Each party shall comply with applicable laws, including tax, anti‑bribery and export controls. Buyer is responsible for timely statutory forms/certificates enabling correct tax treatment.
20.1 Either party may assign this Invoice to an affiliate, to PayAssured, or to a financier as part of receivables financing with notice.
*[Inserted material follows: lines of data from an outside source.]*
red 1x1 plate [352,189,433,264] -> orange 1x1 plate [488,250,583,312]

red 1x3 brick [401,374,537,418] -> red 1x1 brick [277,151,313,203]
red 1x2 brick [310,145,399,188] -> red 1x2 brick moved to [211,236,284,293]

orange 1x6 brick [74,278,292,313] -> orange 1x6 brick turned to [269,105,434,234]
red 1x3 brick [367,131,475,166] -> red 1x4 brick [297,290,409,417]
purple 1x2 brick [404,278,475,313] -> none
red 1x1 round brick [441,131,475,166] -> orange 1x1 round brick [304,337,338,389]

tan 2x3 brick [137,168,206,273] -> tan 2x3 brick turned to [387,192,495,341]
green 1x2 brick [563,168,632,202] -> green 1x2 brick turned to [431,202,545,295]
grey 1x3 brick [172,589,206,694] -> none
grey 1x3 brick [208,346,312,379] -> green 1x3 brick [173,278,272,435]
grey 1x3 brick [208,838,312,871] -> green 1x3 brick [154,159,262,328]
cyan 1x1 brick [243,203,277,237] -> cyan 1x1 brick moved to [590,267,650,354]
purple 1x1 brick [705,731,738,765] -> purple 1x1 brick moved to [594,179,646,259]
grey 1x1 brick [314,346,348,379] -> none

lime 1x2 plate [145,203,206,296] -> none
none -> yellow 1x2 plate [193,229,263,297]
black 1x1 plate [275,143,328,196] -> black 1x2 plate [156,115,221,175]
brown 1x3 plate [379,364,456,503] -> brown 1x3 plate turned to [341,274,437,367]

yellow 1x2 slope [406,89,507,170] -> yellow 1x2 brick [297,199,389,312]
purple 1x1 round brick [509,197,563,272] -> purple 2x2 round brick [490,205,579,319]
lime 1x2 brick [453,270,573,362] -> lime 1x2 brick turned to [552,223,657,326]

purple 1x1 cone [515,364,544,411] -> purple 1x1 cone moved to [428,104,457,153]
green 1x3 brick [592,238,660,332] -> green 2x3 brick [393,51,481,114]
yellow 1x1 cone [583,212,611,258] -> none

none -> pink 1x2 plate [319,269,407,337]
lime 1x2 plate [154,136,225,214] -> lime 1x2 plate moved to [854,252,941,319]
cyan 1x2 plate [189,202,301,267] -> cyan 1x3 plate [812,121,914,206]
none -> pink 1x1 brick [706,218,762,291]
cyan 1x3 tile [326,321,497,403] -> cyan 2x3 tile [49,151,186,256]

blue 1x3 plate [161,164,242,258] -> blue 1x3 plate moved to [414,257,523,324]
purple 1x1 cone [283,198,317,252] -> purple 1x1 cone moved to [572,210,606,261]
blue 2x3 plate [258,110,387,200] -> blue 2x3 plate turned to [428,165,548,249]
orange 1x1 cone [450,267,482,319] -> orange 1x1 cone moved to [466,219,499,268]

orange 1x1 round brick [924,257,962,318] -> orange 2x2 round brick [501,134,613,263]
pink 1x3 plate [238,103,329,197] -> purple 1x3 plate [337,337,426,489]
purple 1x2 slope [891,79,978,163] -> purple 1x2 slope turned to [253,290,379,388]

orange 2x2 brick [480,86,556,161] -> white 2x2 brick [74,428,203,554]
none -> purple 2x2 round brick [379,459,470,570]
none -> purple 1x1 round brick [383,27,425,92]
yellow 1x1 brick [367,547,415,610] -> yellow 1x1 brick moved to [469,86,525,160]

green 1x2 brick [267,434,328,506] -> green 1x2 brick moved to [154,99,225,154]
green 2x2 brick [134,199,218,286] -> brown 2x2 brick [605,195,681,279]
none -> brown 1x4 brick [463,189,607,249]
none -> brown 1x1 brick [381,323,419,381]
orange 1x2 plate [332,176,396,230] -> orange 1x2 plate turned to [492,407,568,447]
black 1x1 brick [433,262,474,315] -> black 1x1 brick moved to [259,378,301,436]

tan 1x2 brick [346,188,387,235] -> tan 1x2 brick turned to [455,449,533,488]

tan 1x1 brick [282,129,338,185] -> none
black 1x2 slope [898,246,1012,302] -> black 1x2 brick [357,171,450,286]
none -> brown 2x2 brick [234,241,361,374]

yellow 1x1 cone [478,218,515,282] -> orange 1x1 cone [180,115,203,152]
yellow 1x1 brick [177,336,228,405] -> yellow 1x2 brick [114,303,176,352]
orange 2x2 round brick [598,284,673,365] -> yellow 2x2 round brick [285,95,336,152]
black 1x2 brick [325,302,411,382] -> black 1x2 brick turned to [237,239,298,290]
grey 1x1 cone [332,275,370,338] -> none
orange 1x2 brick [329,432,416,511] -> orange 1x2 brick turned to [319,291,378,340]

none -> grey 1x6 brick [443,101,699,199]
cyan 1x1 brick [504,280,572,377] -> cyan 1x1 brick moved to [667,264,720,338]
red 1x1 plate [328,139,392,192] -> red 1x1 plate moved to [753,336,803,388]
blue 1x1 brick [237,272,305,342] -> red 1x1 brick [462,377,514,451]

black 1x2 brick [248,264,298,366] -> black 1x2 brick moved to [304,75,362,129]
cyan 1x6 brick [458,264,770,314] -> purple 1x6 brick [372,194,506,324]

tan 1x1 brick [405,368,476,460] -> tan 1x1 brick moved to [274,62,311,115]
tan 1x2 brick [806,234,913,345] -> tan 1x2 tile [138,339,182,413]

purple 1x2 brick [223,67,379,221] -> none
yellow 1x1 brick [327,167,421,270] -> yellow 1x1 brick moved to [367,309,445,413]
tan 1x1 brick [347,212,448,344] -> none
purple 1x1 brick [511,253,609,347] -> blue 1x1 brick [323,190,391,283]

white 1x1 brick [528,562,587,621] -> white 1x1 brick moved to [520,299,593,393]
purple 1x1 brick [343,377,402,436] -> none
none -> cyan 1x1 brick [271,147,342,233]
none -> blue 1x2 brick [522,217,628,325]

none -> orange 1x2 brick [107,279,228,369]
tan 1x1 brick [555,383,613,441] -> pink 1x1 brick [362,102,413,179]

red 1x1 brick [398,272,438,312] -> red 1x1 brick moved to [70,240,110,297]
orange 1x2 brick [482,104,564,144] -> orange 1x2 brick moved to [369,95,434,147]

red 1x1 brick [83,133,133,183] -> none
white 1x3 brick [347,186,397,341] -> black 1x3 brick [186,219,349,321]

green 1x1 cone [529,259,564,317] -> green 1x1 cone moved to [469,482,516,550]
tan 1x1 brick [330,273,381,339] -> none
Sub‑contracting of non‑core work is permitted; Supplier remains responsible.
20.2 Upon receipt of an assignment notice, the Buyer shall acknowledge and make further payments to the designated account without withholding, and such assignment shall not affect the Buyer's substantive defences.
21.1 Severability: If any provision is invalid, the remainder remains effective.
21.2 No Waiver: Failure to enforce is not a waiver.
21.3 Entire Agreement: For the specific supply, these T&C (read with any signed MSA/PO) constitute the entire agreement regarding their subject matter.
21.4 Survival: Clauses 6–7, 7A, 9–10, 12–18, 20–21 survive expiry/termination.
21.5 Third‑Party Rights (PayAssured): Solely to give effect to Clause 7A, PayAssured is an intended third‑party beneficiary with the right to rely on and enforce the Buyer's obligations to route communications and to not object to its authorized representation, without prejudice to the Supplier's primary rights.
"This document is version 2025.08.2. Previous versions are archived and available upon request."
"Supplier is registered as a Micro/Small Enterprise under the MSMED Act. Statutory interest under the MSMED Act, 2006 may apply in lieu of contractual interest."